С тех пор как ушла жена, он жил в бревенчатом гнилом срубе. Переступив сточную канаву, пинком распахнул дверь. Замка не полагалось: уносить было нечего. Тут были две ржавые с ватными тюфяками кровати с телогрейками в головах да стол из сосновых горбылей с чугунком вареной картохи. Молотов был уж в той степени отупения, когда все равно. Достал из-под тюфяка две бутылки «Бело мицне», по прозвищу «биомицин».
– Как же ты зимой-то будешь здесь? Ведь замерзнешь.
– Дай принять, не томи.
Молотов разлил по стаканам. Выпил протяжно, с надрывом, смиряя дрожь в бледной конопатой руке.
– А кто тебе сказал, что я здесь до зимы жить собираюсь?
– Куда пойдешь?
– За Оптину пойду, – сказал он со смиренной усмешкой. – Выберу ночь поморознее, возьму коньяк пять звезд и пойду. За Оптиной, в дубах, наметает белые мягкие сугробы. Приму пять звезд, лягу как в перину и засну.
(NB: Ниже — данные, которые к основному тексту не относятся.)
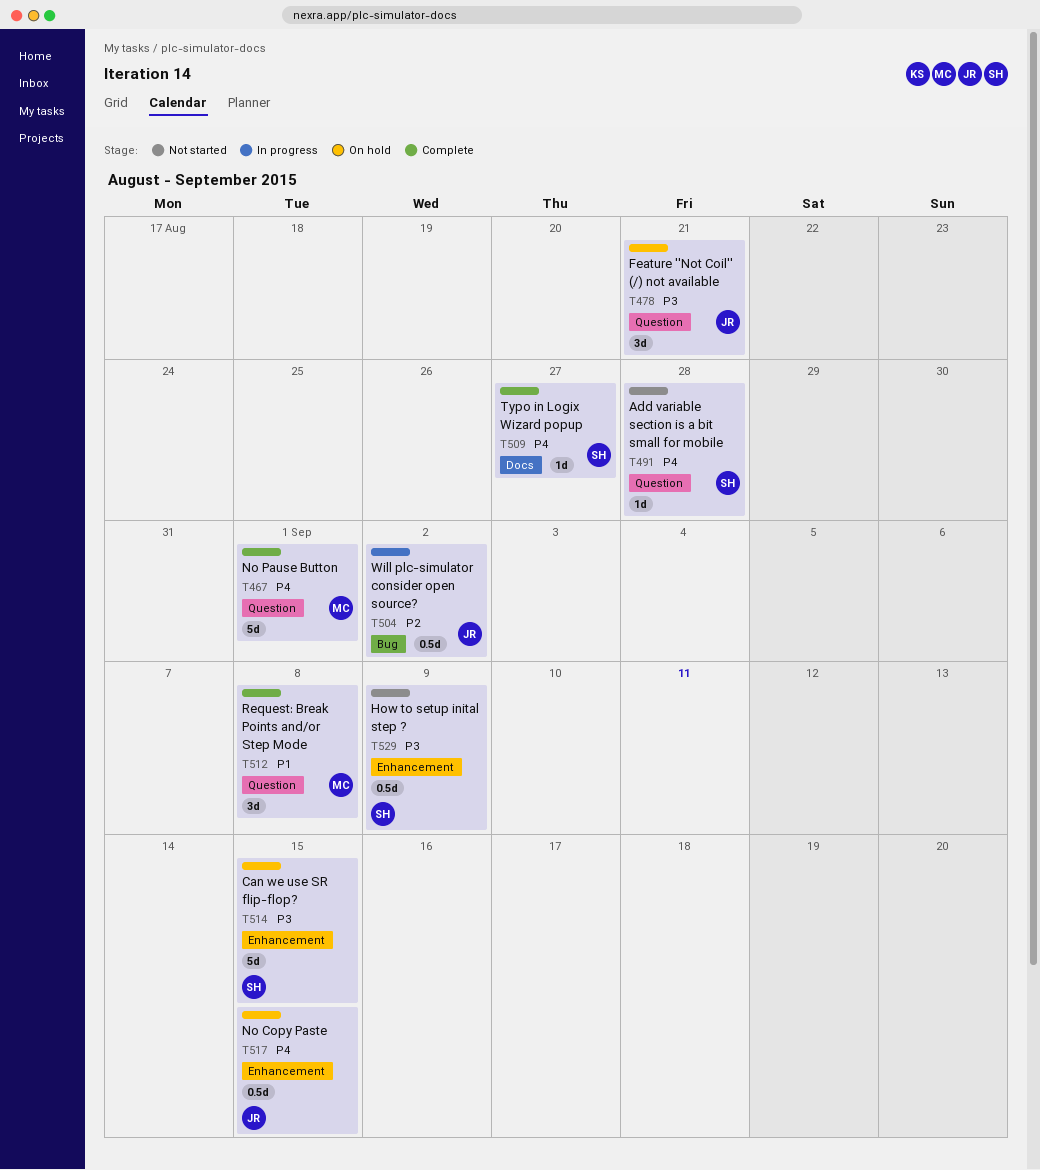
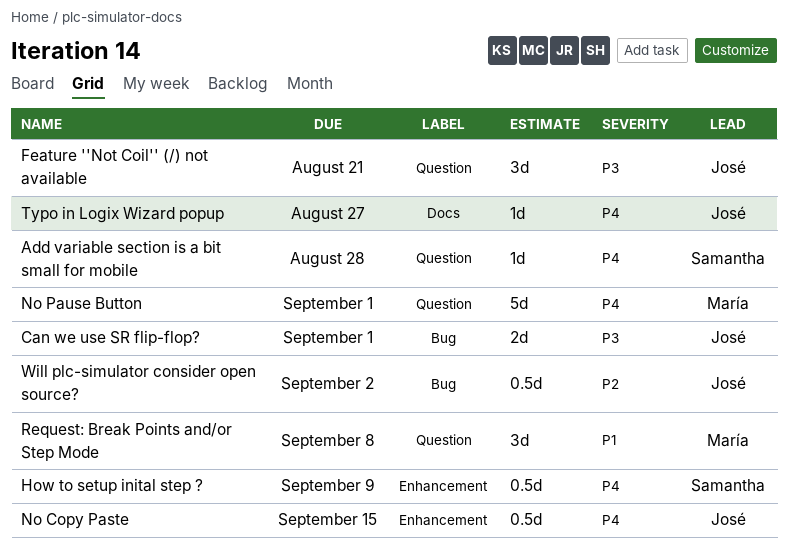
Can we use SR flip-flop?, owner: Samantha -> José
Can we use SR flip-flop?, label: Enhancement -> Bug
Can we use SR flip-flop?, estimate: 5d -> 2d
Can we use SR flip-flop?, due: Sep 15 -> Sep 1
How to setup inital step ?, priority: P3 -> P4
Typo in Logix Wizard popup, owner: Samantha -> José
– Это потому, что веры нет в нас.
– В коммунизм, что ль, верить? Аль в пять тысяч свиней на берегу Иордана? Ну какой коммунизм? Вот-вот с голоду подыхать начнем. А может, в пять тысяч свиней, в коих вселились бесы? Ну подумай, какие свиньи на Иордане? Кто ж на Иордане свиней-то держал? На Иордане овцы, а не свиньи. Глупость все.
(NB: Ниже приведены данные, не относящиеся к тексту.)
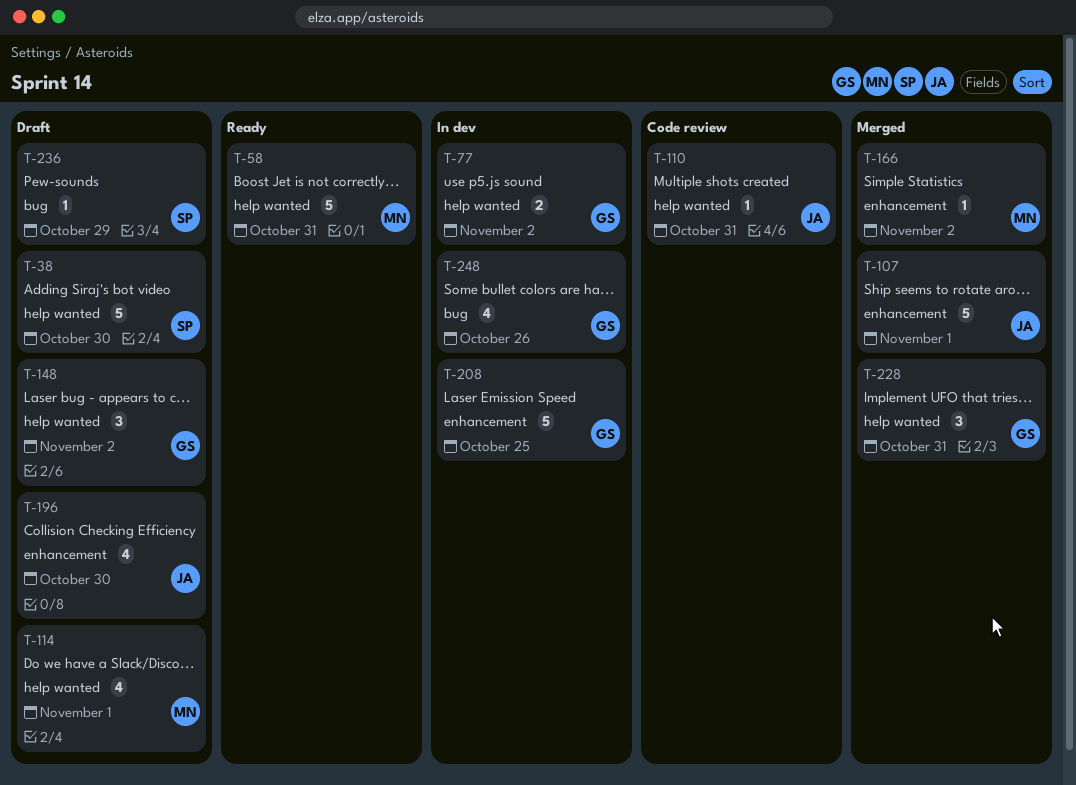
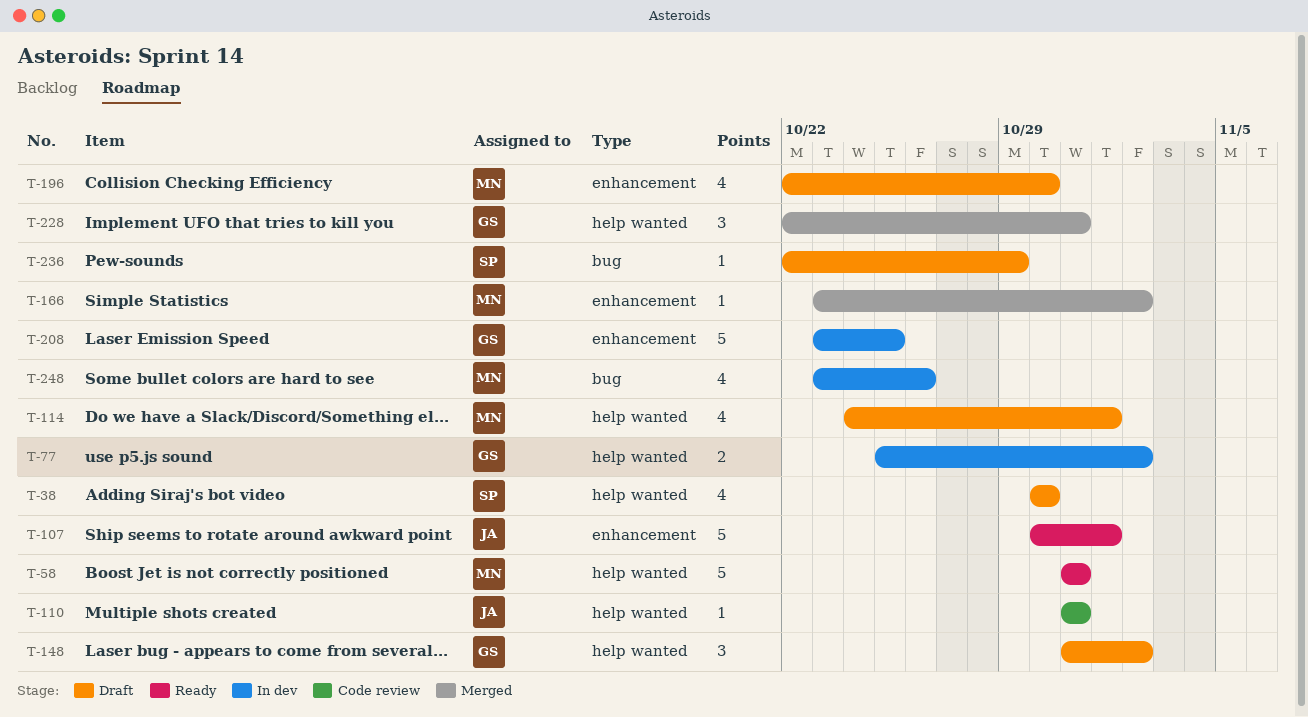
T-38, estimate: 5 -> 4
T-107, status: Merged -> Ready
T-196, owner: JA -> MN
T-248, owner: GS -> MN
Молотов глушил «биомицин» стакан за стаканом. Потом встал, пошел, держась за бревенчатую стену. В простенке висела фотография кудрявого толстоносенького мальчика, точь-в-точь Славка в детстве.
– А это сыночек мой сахалинский. Отправили нас с Милкой после института на Сахалин. Все пьют, я не пью. Ты что, баптист, что ли? А я все не пью. А когда Милка к капитану ушла, тут уж я запил. Пил, пью и пить буду. Потому как вся жизнь
Бессмысленная маска бытия
С улыбкою от уха и до уха.
Я помог ему дотащиться до одра. Тишина стояла, как в склепе. Дыхания его не было слышно. Я лежал на тюфяке, на старых газетах. Не спал. Под половицей скребла мышь.
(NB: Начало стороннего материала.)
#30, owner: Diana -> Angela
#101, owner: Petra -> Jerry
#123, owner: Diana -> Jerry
Мне виделась первомайская площадь. Мы называли ее «маленькая Красная площадь». Как и та, в Москве, она была уложена кирпичным торцом. Мы стоим под шелковым знаменем с кистями, весь наш девятый «Б»: Володя Чеченкин, Юрка Гришин, Славка Яковлев… Мы стоим с нашей классной, Клавдией Васильевной, и поем «Марш энтузиастов».
* * *
Боксерские красные перчатки – два раскаленных ядра – бомбардируют тугой подвесной мешок. На кончике арийского носа – крупная капля пота. Белые резцы под короткой верхней губой. Аарно Шмидт, гладкокожий загорелый немец, цвета конского каштана, шестидесятитрехлетний супермен.
– Компания послала меня на остров Фиджи, в геологическую экспедицию, – рассказывает мне Аарно на массажном столе. – Тамошние аборигены еще совсем недавно были каннибалами. Хорошие такие ребята, помогали нам.